6. The method of claim 1, wherein the outlined pattern defines an upper horizontal segment that forms an upper back portion of the shirt when assembled.
7. The method of claim 1, wherein the outlined pattern descends from the upper horizontal segment along a shallow slope at an angle of approximately 25 to 35 degrees to form a sleeve-cap seam line.
8. The method of claim 3, wherein the shallow slope transitions into a substantially vertical segment that defines an outer sleeve hem, the outer sleeve hem measuring approximately 6 to 8 inches in a standard adult medium configuration.
9. The method of claim 1, wherein the outlined pattern further includes a curved segment extending inward from the outer sleeve hem to form a front underarm seam and a horizontal segment connecting the lower portion of a back panel to the front underarm seam.
10. The method of claim 1, wherein the outlined pattern continues along a horizontal baseline across a lower edge of the continuous tubular fabric to define both a front hem and a back hem, a baseline corresponding to a garment width of approximately 18 to 22 inches when laid flat.
11. The method of claim 1, wherein an opposing side of the outlined pattern comprises a continuous uncut vertical edge maintaining the seamless nature of the continuous tubular fabric.
12. The method of claim 11, wherein the outlined pattern includes a concave semicircular neckline cutout positioned approximately 40 percent of the distance from a lower edge of the continuous tubular fabric, a neckline having a radius between 3.5 and 5 inches.

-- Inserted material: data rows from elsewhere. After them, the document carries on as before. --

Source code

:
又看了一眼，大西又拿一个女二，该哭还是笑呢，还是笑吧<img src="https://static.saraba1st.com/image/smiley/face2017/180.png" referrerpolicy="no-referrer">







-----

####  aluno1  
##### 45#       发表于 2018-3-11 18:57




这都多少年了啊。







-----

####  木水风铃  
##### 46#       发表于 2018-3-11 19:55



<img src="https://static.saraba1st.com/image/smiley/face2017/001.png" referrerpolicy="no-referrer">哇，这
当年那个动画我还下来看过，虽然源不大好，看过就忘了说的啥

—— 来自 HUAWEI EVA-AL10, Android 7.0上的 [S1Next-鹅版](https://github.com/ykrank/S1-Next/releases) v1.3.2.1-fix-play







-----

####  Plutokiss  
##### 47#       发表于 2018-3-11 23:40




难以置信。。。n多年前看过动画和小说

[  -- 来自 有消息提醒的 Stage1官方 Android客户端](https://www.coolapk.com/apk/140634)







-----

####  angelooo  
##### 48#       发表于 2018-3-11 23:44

13. The method of claim 12, wherein a short vertical section extending upward from the neckline defines a center-back portion that remains uncut, preserving a tubular continuity of the fabric.
14. The method of claim 1, wherein the continuous outline forms an elongated asymmetrical contour characterized by smooth, flowing curves and connecting horizontal and vertical segments that collectively define all garment portions in a single integrated piece.
15. The method of claim 1, wherein cutting of the outlined pattern is performed at least one of manually by a garment worker using fabric shears and automatically by at least one of die-cutting and laser-cutting machine.
16. The method of claim 1, wherein the continuous tubular fabric defines the entire body and sleeve structure of the shirt, such that the final assembled form is formed without addition of supplemental fabric panels.
17. A shirt, comprising,
a single textile panel which includes all defined shirt portions in a continuous, unbroken piece without separate fabric sections cut from a continuous tubular fabric,
wherein the shirt is formed entirely from a single continuous tubular fabric without incorporation of any additional fabric components, and
wherein there are no seam lines at the top of each shoulder area of the shirt, when the shirt is in a final assembled form.
18. The shirt of claim 17, wherein the final assembled form includes no back opening and the back portion remains a continuous, unbroken portion of the continuous tubular fabric.
19. The shirt of claim 17, wherein the final assembled form includes no tie closure and the back portion remains a continuous, unbroken portion of the continuous tubular fabric.
20. A wearable apparel article comprising:
a single continuous textile panel formed from a continuous tubular fabric, the single continuous textile panel including, in an uncut condition, uninterrupted side regions that maintain tubular continuity;
the single continuous textile panel being cut along an outline pattern defining all functional portions of the wearable apparel article, including a front portion, a back portion, a pair of sleeves, and a neckline, in a single integrated piece; and
a single continuous seam extending from a first sleeve to a second sleeve, the single continuous seam joining the front portion and the back portion of the single continuous textile panel to form the wearable apparel article in a final assembled form,
wherein the wearable apparel article is free of a back opening, a tie closure, and separate fabric sections.